Tuesday, February 19, 2008

I'm trying to go through little used cookbooks and cull out the ones I don't really need. So this week I pulled out The Silver Palate Cookbook which I had bought and then set aside because I looked at the famous Chicken Marbella, thought to myself, "Prunes?" and never opened it again. (A snap and unfair judgment, I'm sure. I also irrationally think the whole book is determinedly "eighties.")

So this week's menus are all pulled from the Silver Palate and last night we had minted pea and spinach soup. This was probably a very unfair choice because a)I don't actually like soup all that much and b)I have an amazing and beloved pea soup recipe in my repertoire already. Plus I was making unfair judgments while cooking like, "A half a bunch of mint is supposed to yield one cup of leaves? How big were bunches of mint in the eighties?" (I have no idea how big a bunch of mint is now, I have an herb garden.) And then, "They want me to strain out the peas and spinach and process them separately in the food processor? Wouldn't it be easier to just put the whole mess in the blender? Just how enamored of their food processors were they in the eighties?" As it turns out, they had good reason to do that- then you can add some of the broth back in and some heavy cream and make yourself a very thick soup. A very thick, delicious soup, which you can then spoon up on hunks of bread. It's not like my other pea soup at all but it will make you want to have two pea soups in your repertoire. (And my 11 month old, who hates being spoon fed as much as he hates spinach-- he let me spoon feed him a whole bowlful.)
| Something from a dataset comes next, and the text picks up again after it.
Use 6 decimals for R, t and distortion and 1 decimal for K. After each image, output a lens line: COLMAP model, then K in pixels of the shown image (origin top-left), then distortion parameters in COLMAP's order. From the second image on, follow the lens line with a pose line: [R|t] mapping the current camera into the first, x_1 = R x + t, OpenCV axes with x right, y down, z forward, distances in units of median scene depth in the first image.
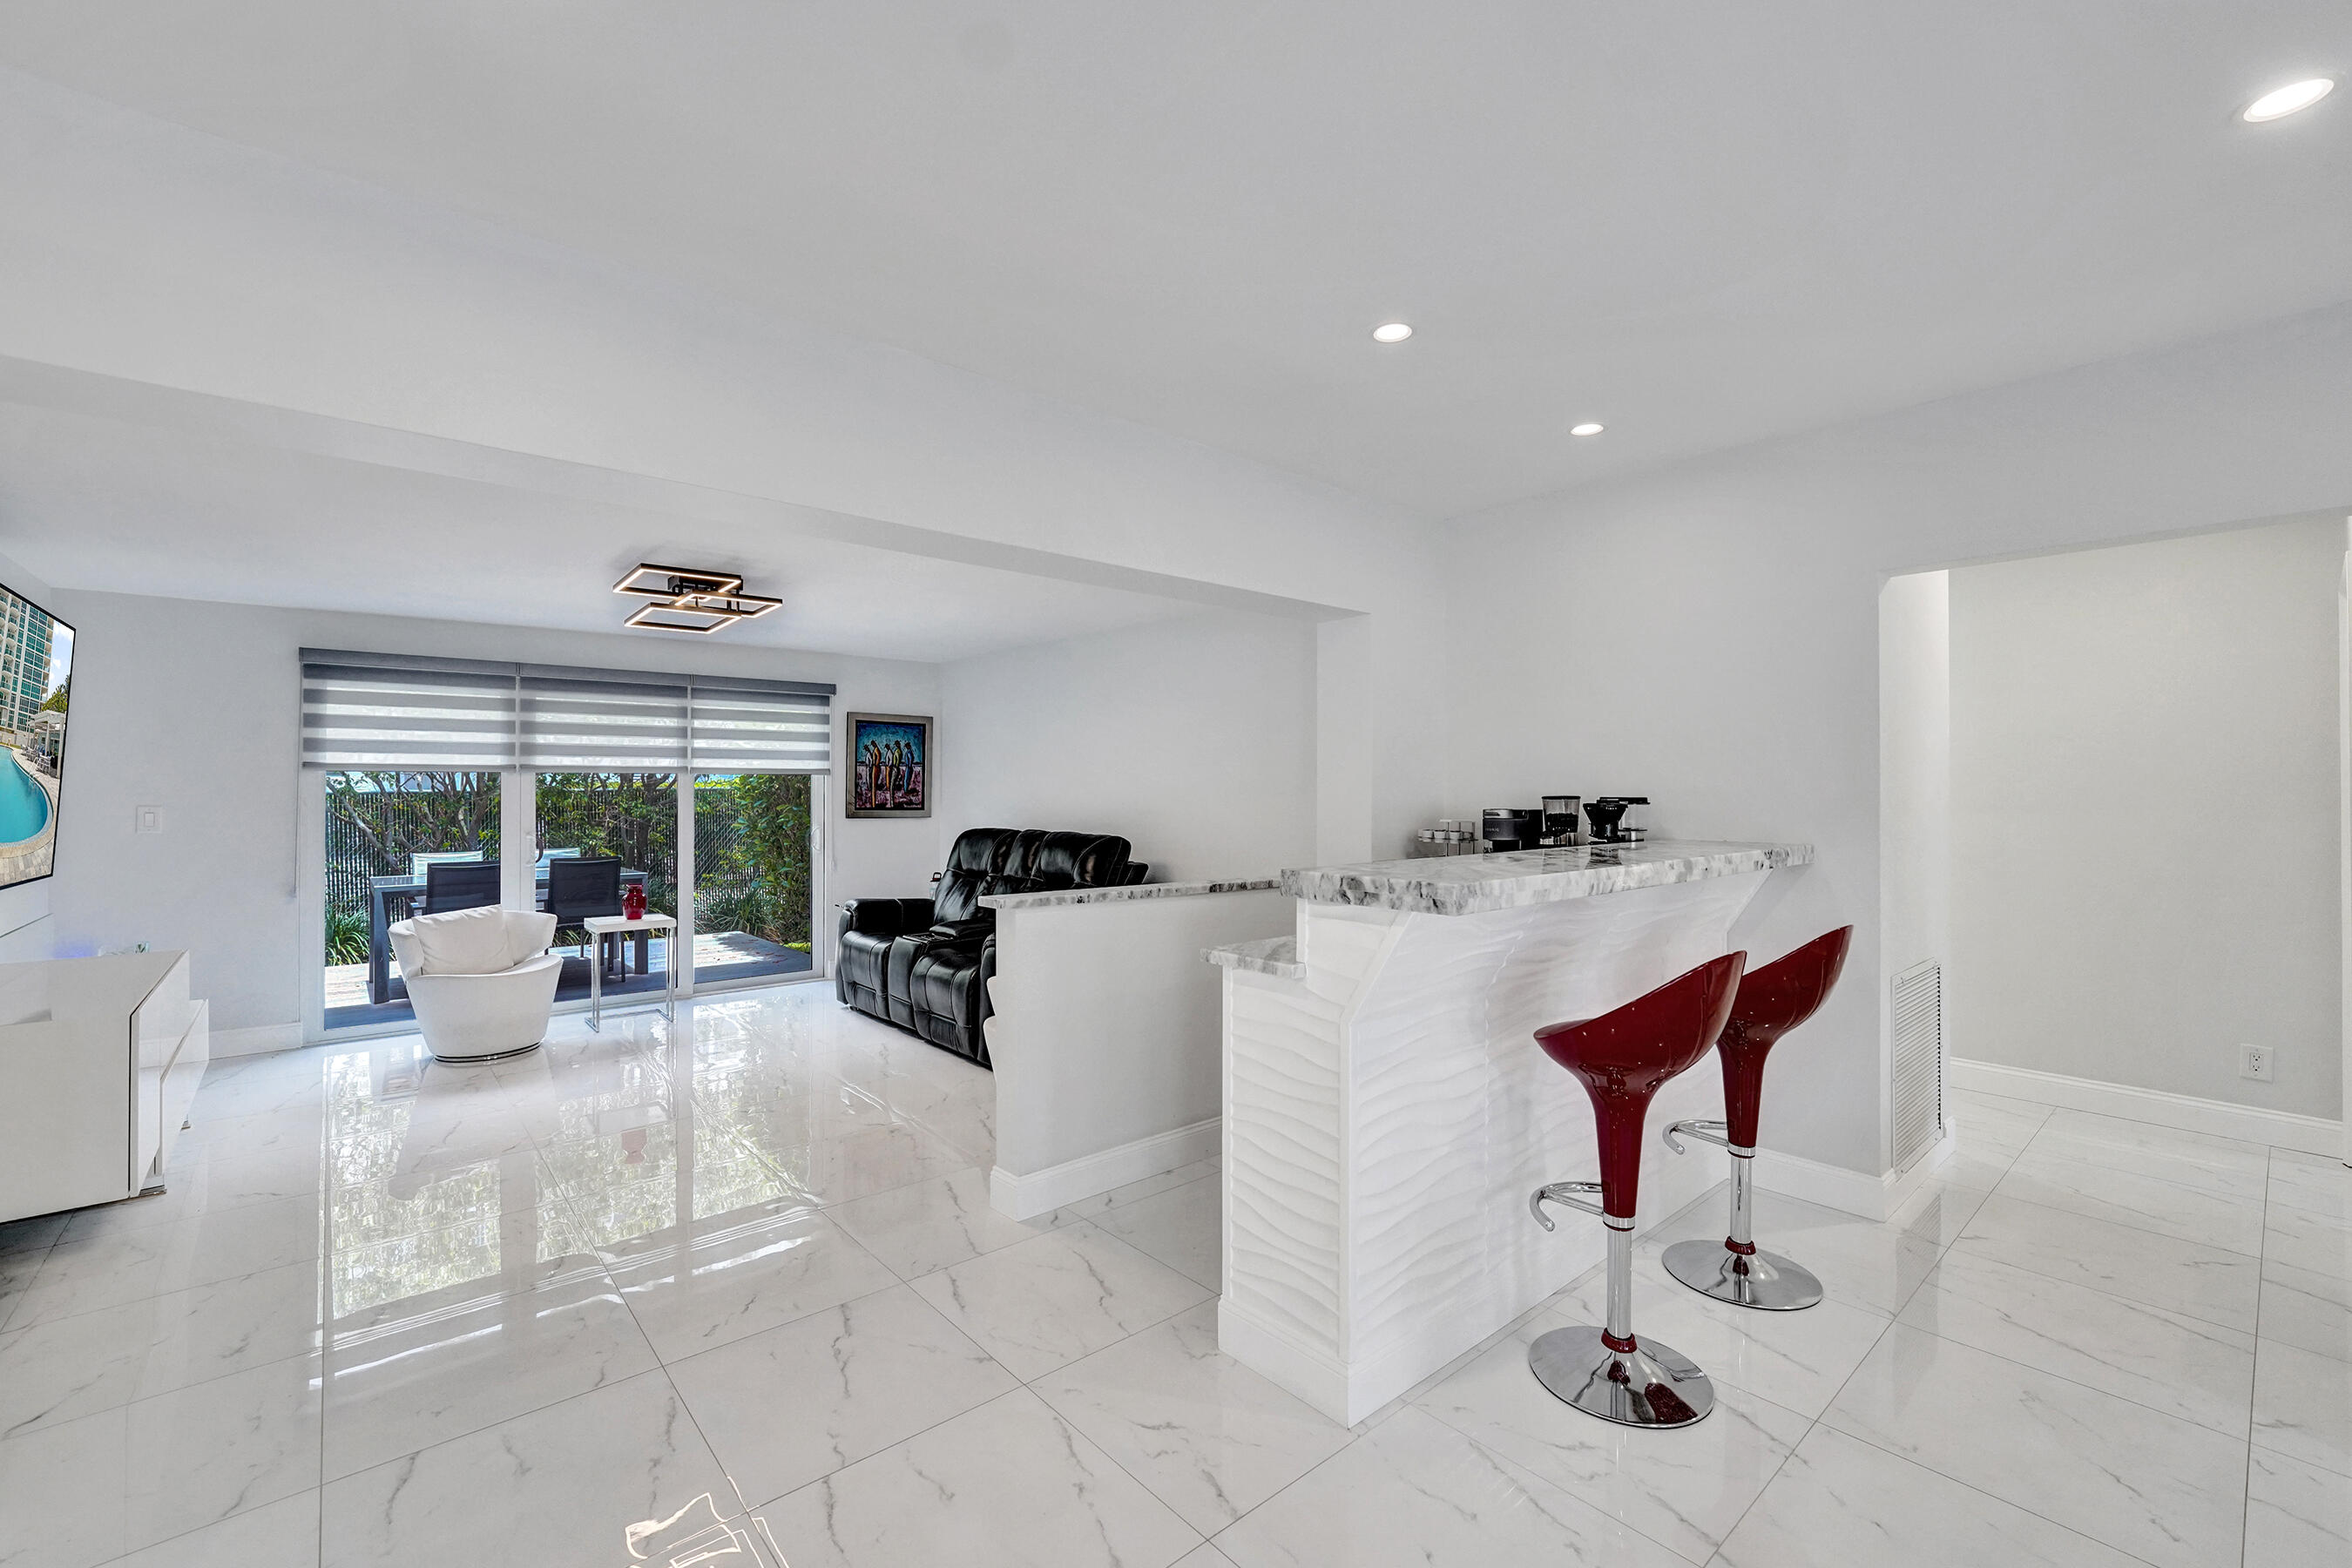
lens RADIAL K [[987.8, 0, 1183.3], [0, 987.8, 782.7], [0, 0, 1]] dist [-0.005852, 0.000172]
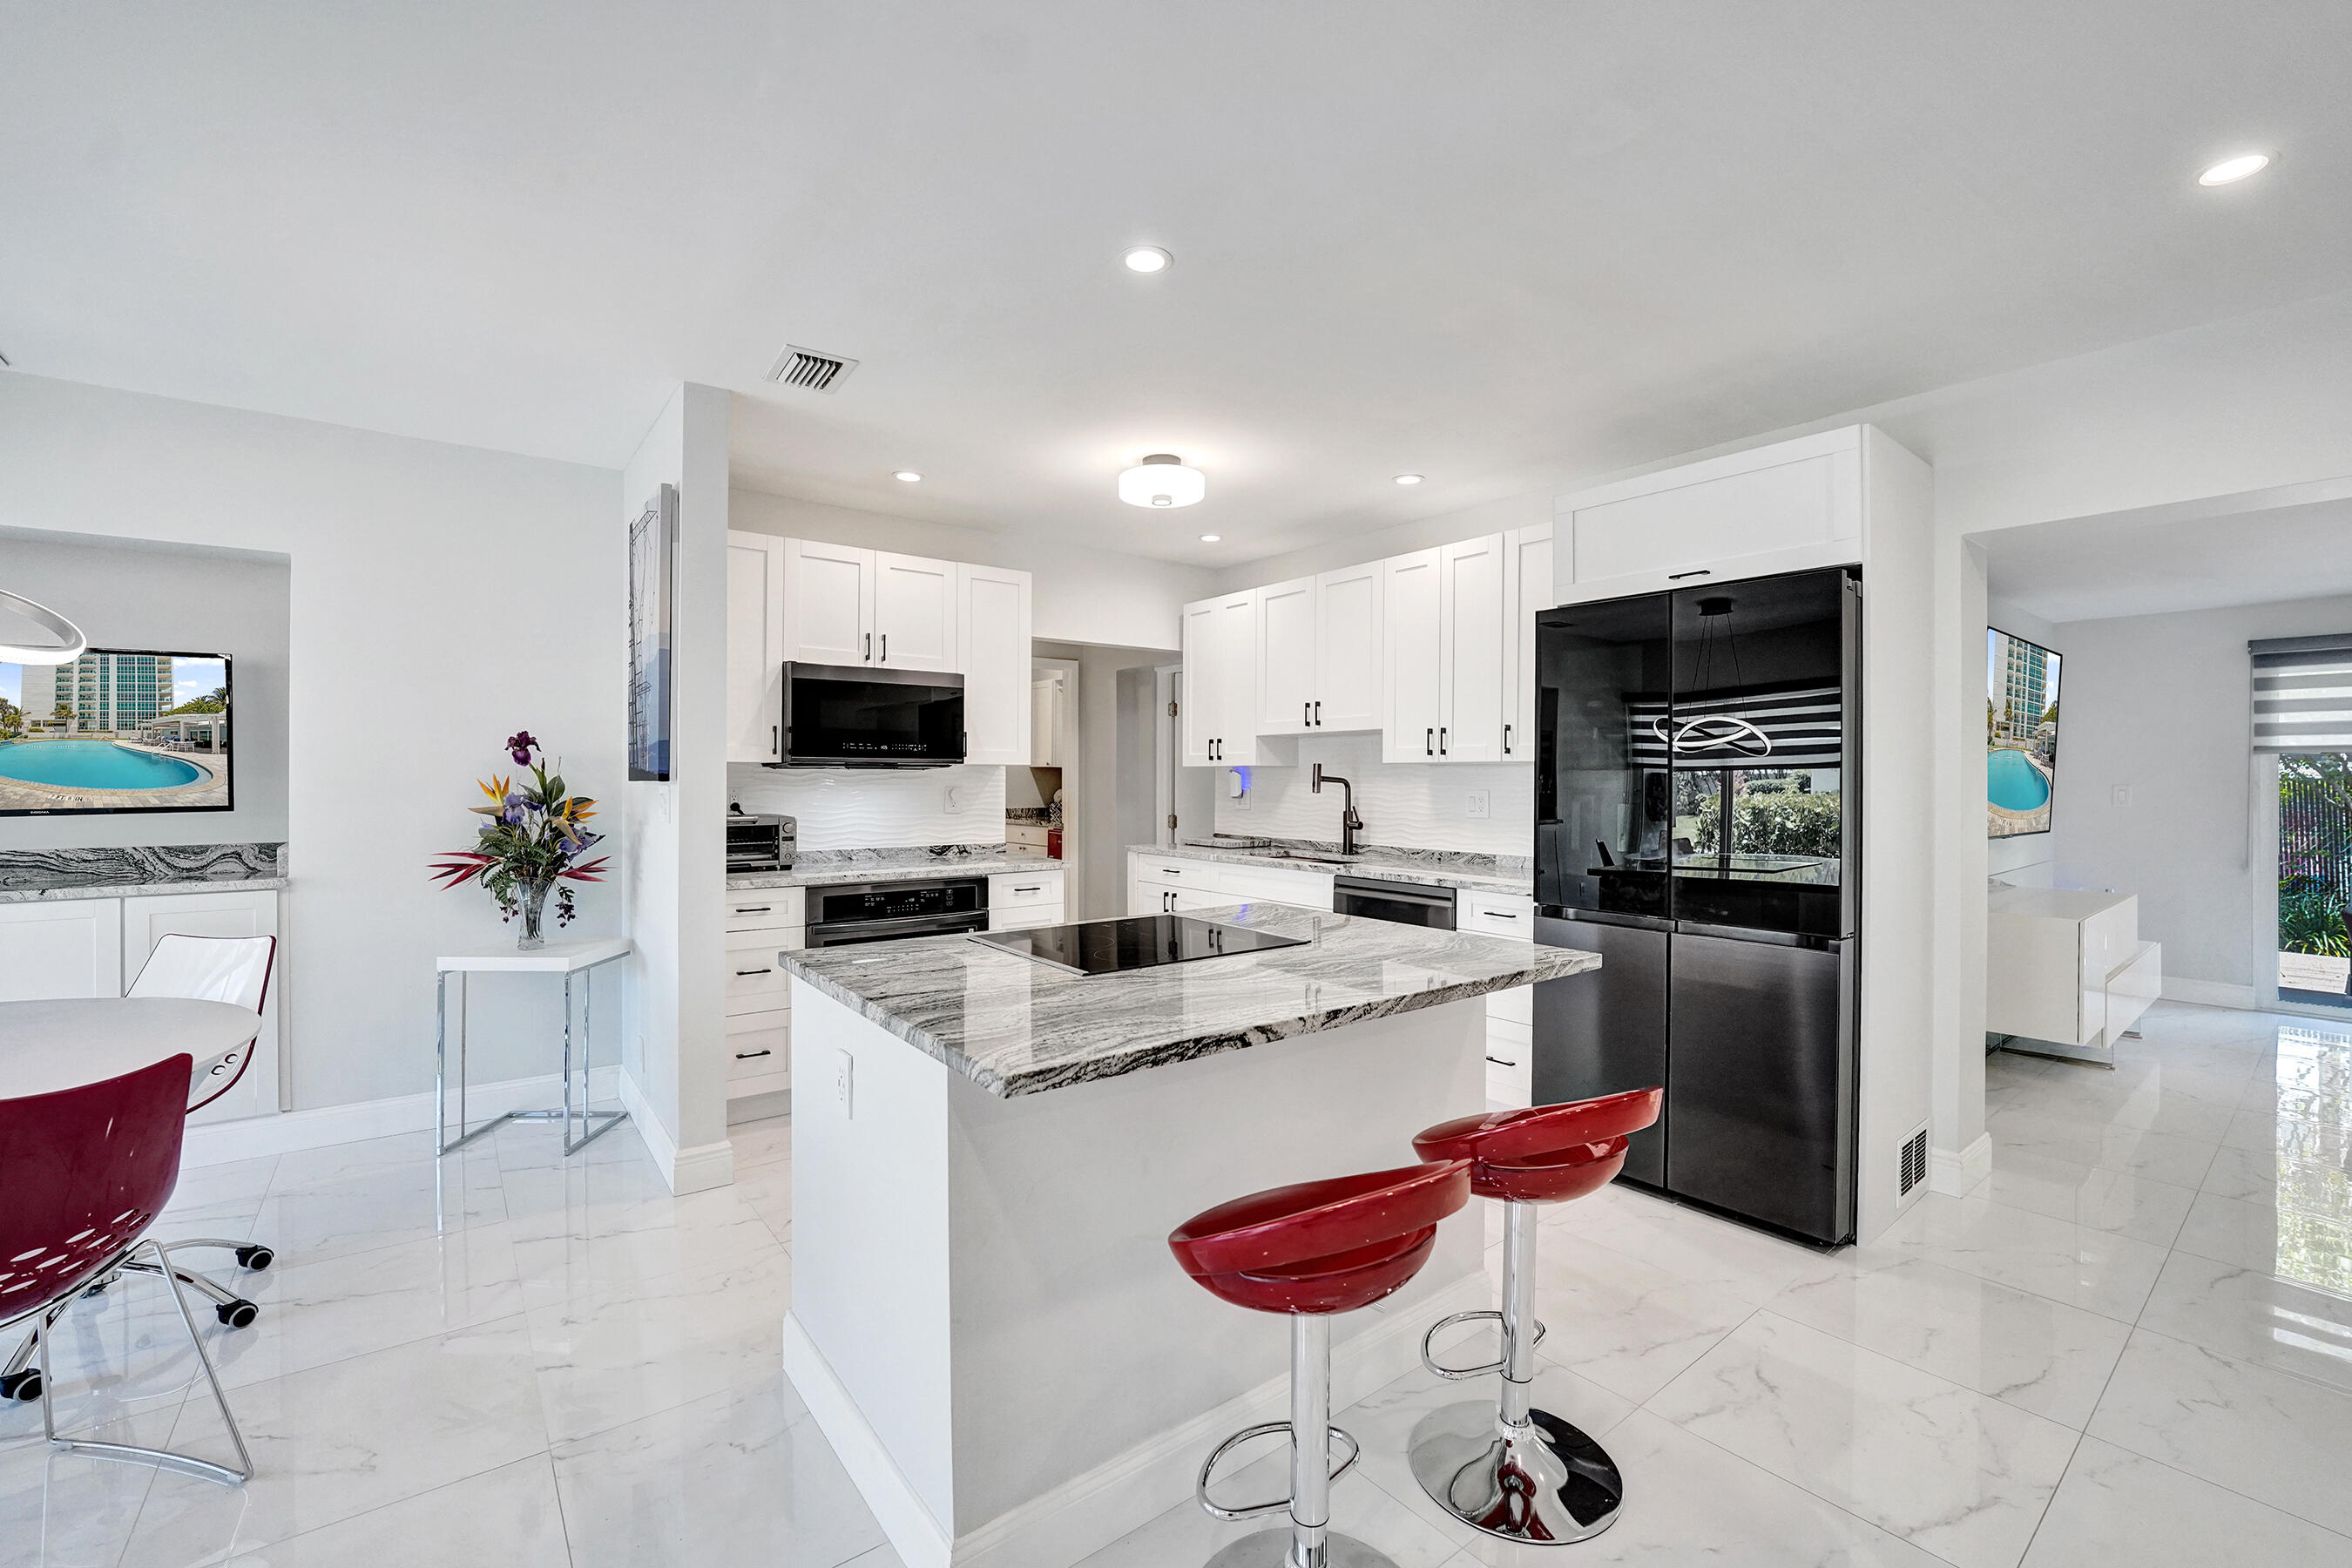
lens RADIAL K [[967.7, 0, 1174.6], [0, 967.7, 772.8], [0, 0, 1]] dist [-0.023863, 0.000047]
pose [[-0.058581, -0.003096, -0.998278, 0.164672], [0.005015, 0.999982, -0.003396, 0.004582], [0.998270, -0.005206, -0.058564, -0.100600]]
Tonight we had pork chops with black currant preserves (apparently they liked to waaay overcook their pork chops in the eighties- I checked mine less than halfway through the designated 20 minutes and they were done) along with a carrot and sweet potato puree (again with the food processor). The sauce masked the overdone chops well, at least, and the puree was great (although they used a lot of butter in the eighties- you can cut that butter amount down by quite a bit, and if I'm cutting out butter, a recipe has too much butter).

2 comments:

Unknown said...

I'm not sure I understand the problem with the eighties (Iran-Contra?, LA Law?) but at least try the Marbella. I have served it to many delighted friends and family over the years. Yes, even people with prune fears. It feeds multitudes, keeps forever, freezes well, low fat, etc.

PS I think people who write cookbooks understand that you will leave out the butter, cream, etc. when you want to.

Hannah said...

I will try the Marbella, then, because everything else we tried last week (braised short ribs! mashed potatoes with leeks!) was to die for. Even though I cut the butter from 2 tablespoons per serving to one tablespoon per serving.